Jakarta, Sept 15 - Indonesia's cocoa output may drop to a "critical level" in the next three-to-four years due to pests, disease, and poor farming practices, an official said.
It could fall further if farmers then turn to more profitable crops, the official added.
"If the situation continues as it is now -- meaning that we do not take concrete actions to overcome it -- production will keep falling to 380,000-400,000 tonnes," Halim Abdul Razak, chairman of the Indonesian Cocoa Association (Askindo), told reporters.
"That is a critical level," he said.
The industry expects Indonesia's cocoa output to fall to 480,000 tonnes in 2008, from 530,000 tonnes in 2007, due to the recent spread of a fungal disease called vascular-streak dieback (VSD).
But Razak said if output fell to 380,000-400,000 tonnes, that could prompt cocoa farmers to switch to crops which can be harvested more frequently every year and are cheaper to grow, such as corn, which would result in even lower annual cocoa production.

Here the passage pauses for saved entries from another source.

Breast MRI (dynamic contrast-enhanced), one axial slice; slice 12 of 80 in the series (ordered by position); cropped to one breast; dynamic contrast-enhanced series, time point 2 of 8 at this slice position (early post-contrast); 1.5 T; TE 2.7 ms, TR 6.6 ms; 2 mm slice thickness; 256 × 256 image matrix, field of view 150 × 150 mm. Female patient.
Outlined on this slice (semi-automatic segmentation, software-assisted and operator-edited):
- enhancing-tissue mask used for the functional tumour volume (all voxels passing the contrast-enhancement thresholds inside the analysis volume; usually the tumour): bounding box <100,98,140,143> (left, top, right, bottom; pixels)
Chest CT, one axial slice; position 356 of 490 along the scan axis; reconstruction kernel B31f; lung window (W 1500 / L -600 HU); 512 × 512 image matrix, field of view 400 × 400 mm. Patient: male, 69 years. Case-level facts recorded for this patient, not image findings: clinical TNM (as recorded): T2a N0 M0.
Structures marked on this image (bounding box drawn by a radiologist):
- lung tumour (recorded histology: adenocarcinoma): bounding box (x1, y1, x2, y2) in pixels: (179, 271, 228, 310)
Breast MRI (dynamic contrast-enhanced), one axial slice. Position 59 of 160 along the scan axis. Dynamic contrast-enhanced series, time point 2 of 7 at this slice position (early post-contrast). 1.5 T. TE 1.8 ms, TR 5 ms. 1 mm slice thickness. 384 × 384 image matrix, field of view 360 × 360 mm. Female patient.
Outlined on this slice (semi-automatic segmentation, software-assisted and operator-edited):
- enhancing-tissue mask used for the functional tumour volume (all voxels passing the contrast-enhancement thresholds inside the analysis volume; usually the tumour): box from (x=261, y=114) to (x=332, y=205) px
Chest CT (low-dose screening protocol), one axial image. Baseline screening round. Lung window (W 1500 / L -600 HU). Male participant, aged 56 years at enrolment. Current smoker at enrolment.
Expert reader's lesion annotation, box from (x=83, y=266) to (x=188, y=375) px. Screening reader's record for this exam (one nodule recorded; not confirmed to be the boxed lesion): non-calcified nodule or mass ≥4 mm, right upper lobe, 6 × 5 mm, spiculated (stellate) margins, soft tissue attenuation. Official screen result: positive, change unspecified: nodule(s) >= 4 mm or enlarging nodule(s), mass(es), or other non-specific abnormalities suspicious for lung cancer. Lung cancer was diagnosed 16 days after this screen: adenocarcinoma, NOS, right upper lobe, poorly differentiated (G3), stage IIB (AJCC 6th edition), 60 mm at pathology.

"If more cocoa farmers switch to corn, production can fall to as low as 100,000 tonnes," he said.
Indonesia, the world's third-biggest cocoa bean producer, sells cocoa to grinders in Asia, the United States, and Brazil.
If production fell as low as 100,000 tonnes, farmers would only make 8 million rupiah ($848) a year per hectare, compared to 28 million rupiah a year per hectare for corn, Razak said. Cocoa prices at the New York Board of Trade have surged around 25 percent since the end of 2007, on fund buying and concerns over output in producing countries.
The benchmark December cocoa contract finished down $54 at $2,540 per tonne, the weakest settlement for the second-position contract since April 10 on a continuation chart.
Indonesia's cocoa industry has been battling a disease, cocoa pod borer, since the 1980s. Pod borer is a worm-like pest which feeds on cocoa beans. The spread of VSD -- which attacks leaves, branches and trunks -- has dealt a further blow to the industry.
Razak said farmers needed training on how to manage cocoa trees and deal with diseases in order to increase productivity.
"We have proved that in plantations where the association has placed its field facilitators, production did not really fall," he told reporters.
Razak said good seeds and fertiliser are also key to helping the farmers.
Indonesia has about 1 million hectares of cocoa trees, of which about 600,000 to 700,000 hectares are located in Sulawesi island. The VSD has spread to about 60 percent of the plantations in Sulawesi, Razak said.